▶ **Try it**: The answer is a single number: the count of lines in the records below that contain the word "distance".

* * * * * * * * *

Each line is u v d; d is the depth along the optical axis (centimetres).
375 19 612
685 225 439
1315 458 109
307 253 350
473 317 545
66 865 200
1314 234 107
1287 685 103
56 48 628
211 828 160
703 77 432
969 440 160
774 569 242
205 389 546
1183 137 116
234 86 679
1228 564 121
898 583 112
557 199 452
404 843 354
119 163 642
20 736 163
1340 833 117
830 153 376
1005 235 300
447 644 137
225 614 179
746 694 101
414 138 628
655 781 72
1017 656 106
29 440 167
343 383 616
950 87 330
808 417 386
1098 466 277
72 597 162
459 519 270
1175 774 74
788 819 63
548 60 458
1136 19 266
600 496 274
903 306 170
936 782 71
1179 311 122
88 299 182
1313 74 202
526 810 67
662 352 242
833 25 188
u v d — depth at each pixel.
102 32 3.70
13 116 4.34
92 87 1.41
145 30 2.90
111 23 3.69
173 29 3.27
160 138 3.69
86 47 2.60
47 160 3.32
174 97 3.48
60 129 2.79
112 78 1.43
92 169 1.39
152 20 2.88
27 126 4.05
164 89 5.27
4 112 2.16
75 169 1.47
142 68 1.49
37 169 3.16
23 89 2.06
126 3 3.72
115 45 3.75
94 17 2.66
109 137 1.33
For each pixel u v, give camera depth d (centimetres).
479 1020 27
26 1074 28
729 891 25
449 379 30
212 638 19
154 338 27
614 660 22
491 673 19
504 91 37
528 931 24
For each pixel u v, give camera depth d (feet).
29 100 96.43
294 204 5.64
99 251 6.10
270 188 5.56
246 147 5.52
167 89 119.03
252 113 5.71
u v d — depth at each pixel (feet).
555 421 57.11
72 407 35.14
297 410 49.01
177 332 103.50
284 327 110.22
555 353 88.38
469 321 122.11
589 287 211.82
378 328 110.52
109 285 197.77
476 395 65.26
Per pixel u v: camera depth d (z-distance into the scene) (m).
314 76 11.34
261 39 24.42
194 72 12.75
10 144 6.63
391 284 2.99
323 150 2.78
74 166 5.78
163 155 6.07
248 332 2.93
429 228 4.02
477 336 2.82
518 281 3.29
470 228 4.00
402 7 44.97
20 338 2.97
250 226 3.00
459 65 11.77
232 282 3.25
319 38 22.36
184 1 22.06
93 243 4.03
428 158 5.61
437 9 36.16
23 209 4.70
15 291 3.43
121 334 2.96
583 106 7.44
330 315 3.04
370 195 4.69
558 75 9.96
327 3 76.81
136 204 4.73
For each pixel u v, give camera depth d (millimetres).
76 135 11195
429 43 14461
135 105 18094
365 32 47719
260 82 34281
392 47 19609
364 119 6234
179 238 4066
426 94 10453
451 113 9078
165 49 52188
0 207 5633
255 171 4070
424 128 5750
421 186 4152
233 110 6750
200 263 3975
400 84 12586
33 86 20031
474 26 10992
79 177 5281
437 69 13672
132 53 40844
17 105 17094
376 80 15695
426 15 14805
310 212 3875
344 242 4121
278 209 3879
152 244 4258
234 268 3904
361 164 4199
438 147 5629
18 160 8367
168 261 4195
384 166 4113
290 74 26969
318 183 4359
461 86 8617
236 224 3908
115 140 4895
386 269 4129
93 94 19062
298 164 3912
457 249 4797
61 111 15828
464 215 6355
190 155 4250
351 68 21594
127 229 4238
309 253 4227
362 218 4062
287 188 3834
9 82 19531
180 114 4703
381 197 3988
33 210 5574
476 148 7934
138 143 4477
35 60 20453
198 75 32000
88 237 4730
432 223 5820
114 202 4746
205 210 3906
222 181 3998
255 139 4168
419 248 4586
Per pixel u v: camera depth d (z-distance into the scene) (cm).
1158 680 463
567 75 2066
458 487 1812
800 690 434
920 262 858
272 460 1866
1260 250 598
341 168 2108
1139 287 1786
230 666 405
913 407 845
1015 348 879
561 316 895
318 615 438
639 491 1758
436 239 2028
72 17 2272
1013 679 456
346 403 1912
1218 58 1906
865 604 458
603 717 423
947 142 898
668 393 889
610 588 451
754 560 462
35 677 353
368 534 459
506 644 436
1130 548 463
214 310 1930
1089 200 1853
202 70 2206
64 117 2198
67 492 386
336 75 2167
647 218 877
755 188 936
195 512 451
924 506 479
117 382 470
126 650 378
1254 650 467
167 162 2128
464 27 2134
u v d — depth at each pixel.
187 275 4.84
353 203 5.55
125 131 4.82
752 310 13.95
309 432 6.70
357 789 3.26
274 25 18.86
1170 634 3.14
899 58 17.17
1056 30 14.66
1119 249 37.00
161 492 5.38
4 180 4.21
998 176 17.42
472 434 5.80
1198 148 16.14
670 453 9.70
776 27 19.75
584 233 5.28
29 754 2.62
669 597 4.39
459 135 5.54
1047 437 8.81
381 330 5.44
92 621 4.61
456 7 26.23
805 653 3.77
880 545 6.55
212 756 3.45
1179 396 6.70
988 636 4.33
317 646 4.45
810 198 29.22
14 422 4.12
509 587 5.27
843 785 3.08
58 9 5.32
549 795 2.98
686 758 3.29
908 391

* * * * * * * * *

▶ **Output of the task**: 2